The Trout film is extraordinary for its informality, its sense of youthful energy and exuberance, and. above all, for the sense of their talent, of extraordinary young musicians at play, swapping instruments, making fun of each other and the pleasure they got from each other’s company. Sir John Barbirolli appears briefly in the film, saying: “When you’re young, you should have an excess of everything.” That’s what these wonderful young musicians had and Nupen captured it all: not only in their performance, but also in scenes of them rehearsing and hanging out in Swinging London.
It was a turning-point in making films about musicians. The old age of deference had gone. Suddenly, classical musicians seemed young and lively, as well as being incredibly talented. They were prepared to be quite natural on the screen, chasing each other in London parks, playing snooker, having fun. As the TV executive David Elstein says, these early Nupen films are “so much more intimate, so much more emotionally engaging” than earlier arts films. There is a feel of A Hard Day’s Night (1964), Richard Lester’s film with and about the Beatles, shot in a cinéma vérité style in black and white, also about a new generation of performers.
There was something else that was new about these early documentaries: new cameras. “What happened,” Nupen explains, “was that the first silent cameras were invented. I could put the cameras closer to the musicians, both physically and in spirit. When the older generation, Rubenstein and Haifetz, made their films, the cameras were miles away. They looked like and felt like and weighed like a rhinoceros.”
“I was conscious,” he goes on, “of making films that hadn’t been made before because of the equipment.” Nupen’s early films were also made at the moment colour television sets first appeared. That added to their newness and the feeling of something special.

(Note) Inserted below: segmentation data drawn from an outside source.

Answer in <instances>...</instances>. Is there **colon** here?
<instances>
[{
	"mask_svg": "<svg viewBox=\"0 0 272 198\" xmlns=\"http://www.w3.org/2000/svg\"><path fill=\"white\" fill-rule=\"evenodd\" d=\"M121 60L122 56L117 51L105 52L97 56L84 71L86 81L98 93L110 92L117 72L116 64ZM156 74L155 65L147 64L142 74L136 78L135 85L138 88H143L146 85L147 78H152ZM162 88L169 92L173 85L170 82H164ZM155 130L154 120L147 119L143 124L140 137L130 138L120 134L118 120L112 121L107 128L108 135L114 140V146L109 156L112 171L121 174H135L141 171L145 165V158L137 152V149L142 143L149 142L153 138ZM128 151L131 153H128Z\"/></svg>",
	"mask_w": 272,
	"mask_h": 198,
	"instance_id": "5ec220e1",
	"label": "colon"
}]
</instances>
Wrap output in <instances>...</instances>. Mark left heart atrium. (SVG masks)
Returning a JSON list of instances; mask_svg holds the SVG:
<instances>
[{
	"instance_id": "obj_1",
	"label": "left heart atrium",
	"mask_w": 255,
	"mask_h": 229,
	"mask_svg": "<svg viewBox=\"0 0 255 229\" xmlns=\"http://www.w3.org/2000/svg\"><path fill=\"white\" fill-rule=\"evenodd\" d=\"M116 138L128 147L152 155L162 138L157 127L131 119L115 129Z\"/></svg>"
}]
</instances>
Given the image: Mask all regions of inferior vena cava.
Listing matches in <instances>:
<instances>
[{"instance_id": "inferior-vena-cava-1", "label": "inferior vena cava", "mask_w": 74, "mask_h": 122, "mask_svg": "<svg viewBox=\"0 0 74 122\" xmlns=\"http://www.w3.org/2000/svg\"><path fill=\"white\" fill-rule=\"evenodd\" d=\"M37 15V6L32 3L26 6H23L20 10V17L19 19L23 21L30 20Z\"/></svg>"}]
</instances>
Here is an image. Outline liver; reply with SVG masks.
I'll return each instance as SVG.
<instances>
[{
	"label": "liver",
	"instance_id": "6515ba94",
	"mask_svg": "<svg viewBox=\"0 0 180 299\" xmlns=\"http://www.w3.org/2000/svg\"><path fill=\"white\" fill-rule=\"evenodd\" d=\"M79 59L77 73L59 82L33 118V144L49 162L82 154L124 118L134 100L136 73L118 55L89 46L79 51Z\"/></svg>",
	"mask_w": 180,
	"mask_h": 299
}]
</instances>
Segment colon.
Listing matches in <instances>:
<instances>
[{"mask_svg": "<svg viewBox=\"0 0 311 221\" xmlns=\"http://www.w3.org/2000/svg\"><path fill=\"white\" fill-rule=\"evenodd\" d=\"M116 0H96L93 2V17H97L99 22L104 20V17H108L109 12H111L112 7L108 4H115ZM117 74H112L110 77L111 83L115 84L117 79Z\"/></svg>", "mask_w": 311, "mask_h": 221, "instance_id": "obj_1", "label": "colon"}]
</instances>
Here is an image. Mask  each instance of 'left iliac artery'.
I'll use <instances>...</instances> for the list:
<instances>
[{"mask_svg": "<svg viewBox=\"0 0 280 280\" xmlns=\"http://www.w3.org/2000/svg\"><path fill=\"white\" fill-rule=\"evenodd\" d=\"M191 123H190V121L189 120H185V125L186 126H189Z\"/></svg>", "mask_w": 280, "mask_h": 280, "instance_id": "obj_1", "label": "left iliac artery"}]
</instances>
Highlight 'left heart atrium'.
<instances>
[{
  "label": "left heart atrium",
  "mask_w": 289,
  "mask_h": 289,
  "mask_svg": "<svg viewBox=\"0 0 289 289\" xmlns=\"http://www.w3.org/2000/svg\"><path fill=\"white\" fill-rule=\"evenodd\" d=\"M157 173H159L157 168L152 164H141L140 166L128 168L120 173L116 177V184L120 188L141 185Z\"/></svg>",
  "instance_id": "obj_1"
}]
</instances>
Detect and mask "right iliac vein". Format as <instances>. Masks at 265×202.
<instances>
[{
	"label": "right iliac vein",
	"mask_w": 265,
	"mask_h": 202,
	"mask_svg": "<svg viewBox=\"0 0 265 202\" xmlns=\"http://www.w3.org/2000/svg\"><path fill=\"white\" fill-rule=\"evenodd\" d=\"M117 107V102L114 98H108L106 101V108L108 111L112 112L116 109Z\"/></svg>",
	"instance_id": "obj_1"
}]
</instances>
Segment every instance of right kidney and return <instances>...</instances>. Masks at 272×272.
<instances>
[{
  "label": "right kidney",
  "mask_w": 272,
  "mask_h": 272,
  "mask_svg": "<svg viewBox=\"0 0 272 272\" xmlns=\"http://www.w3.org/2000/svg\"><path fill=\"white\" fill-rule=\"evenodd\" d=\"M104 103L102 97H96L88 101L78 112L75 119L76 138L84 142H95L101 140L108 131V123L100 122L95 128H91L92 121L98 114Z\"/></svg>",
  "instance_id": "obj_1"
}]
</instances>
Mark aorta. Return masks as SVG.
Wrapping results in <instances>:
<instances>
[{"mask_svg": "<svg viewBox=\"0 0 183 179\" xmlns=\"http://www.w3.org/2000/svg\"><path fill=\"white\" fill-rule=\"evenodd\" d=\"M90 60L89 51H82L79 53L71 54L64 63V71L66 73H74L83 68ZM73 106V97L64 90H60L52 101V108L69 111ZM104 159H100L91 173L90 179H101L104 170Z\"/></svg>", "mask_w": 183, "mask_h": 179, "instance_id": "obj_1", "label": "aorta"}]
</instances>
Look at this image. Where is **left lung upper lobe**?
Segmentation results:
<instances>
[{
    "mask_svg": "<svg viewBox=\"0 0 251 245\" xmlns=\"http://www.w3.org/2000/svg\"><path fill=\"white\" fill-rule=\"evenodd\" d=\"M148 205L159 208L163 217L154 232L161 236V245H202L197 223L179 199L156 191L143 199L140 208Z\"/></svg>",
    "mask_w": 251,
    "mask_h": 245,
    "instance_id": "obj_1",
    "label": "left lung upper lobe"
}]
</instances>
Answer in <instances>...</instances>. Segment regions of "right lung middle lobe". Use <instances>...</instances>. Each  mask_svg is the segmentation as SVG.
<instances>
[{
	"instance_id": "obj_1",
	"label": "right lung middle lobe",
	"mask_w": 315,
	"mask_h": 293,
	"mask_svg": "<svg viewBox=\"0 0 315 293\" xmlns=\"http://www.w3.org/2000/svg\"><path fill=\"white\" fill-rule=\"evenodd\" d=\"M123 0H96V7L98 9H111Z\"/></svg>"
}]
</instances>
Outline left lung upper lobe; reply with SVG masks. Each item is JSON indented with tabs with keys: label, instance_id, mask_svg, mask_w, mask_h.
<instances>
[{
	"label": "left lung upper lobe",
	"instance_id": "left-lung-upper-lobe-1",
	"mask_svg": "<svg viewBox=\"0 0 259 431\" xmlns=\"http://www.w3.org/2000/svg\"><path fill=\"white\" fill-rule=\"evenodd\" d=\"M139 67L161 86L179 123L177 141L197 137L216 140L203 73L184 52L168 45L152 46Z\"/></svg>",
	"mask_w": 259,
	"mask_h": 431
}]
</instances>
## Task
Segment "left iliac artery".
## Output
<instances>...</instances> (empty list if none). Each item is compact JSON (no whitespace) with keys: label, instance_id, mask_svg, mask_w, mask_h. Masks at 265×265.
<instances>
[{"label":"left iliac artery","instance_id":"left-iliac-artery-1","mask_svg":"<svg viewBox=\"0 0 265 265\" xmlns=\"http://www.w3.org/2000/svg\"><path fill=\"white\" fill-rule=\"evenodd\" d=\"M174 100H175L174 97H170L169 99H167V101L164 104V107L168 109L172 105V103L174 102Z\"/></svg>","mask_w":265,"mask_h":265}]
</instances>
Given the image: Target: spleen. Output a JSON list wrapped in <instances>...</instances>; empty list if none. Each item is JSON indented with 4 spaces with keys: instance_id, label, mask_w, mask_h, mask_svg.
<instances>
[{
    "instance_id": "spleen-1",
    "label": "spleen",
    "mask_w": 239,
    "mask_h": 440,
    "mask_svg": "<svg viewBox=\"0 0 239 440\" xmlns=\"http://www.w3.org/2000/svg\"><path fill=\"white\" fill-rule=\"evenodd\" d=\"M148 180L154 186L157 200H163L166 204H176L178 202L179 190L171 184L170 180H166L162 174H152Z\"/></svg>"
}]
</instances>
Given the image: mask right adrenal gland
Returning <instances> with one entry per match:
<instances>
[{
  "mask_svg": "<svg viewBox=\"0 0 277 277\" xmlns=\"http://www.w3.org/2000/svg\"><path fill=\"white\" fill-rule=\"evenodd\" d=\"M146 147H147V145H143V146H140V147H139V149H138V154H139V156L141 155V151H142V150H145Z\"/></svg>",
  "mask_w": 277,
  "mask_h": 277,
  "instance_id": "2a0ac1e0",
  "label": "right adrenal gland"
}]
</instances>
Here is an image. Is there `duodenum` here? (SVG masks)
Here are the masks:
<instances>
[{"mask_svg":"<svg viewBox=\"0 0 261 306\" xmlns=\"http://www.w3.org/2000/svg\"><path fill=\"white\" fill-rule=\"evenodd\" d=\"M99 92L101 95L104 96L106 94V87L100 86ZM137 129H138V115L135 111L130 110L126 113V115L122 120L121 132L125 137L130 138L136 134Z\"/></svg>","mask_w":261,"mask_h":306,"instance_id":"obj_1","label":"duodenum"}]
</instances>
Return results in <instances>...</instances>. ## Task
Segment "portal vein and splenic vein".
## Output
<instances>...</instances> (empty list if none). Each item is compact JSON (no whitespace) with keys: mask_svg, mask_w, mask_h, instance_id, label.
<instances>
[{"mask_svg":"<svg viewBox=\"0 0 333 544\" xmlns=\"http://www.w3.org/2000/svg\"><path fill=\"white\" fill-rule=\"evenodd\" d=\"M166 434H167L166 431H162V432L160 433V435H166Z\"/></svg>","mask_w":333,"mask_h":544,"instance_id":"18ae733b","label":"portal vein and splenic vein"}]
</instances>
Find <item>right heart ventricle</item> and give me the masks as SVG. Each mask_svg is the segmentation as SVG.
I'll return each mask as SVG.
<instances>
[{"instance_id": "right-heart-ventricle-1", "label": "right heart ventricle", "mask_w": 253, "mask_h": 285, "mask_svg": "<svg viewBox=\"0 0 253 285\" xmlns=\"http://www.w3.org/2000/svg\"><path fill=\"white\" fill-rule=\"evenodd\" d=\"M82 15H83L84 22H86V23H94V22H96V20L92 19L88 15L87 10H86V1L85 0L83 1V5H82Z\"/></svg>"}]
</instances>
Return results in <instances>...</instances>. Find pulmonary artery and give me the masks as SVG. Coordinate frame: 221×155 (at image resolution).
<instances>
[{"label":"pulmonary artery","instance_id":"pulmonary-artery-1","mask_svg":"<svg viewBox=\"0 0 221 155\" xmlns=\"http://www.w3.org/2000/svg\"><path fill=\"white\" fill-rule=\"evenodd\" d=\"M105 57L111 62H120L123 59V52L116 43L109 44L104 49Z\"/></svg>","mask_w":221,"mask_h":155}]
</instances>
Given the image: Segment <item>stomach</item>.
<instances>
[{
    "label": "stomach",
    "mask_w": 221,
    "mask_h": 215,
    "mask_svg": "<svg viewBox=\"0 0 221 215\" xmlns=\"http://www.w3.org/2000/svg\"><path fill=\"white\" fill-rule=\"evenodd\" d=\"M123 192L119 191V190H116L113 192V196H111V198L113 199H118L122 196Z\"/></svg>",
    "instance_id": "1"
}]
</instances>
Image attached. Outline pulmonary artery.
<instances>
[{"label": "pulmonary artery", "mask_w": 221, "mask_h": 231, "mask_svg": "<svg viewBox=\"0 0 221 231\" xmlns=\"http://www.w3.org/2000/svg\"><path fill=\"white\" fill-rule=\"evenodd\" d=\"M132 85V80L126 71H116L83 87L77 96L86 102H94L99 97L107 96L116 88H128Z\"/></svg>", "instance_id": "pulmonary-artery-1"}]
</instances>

There was also a new sense of the relation between television and the performing arts. First, Monitor, then Nupen’s music films and then in the 1970s Arena on BBC2 and The South Bank Show on ITV made films for the archives. They could preserve the artistic performance and the artistic persona for posterity. When we think of du Pré playing the Elgar Cello Concerto or that famous performance of the Trout, we think of images from Nupen’s films.
There was also the intimacy between Nupen and his team and the musicians. He knew many of them, especially the new stars of the Sixties, not just from the flat he shared with Williams but also from his days at BBC Radio and BBC TV. He was with du Pré when she died in 1987.
Many of Nupen’s later films have a darkness about them: his documentaries about Schubert, Bizet and Sibelius, a prizewinning film about poets during the Spanish Civil War (1978) and We Want the Light: Jews and German Culture (2004) and then the deeply moving portrait of pianist and concentration camp survivor, Alice Sommer Herz, Everything is a Present (2011). The contrast between the exuberance of the Sixties films, and these dark, later meditations on failure and terror, is striking.
Listening Through the Lens is a marvellous tribute to Christopher Nupen and his collaborators, but also to the executives who commissioned their work (many of whom appear in this film) and, above all, to Nupen’s subjects, the great musicians of the late 20th- and early-21st centuries. No one did more to introduce a new television audience to great musical performances, bringing together absolute integrity and technical mastery. The documentary is both a reminder of a bygone golden age and a challenge to today’s TV executives to have the courage to commission work of such quality.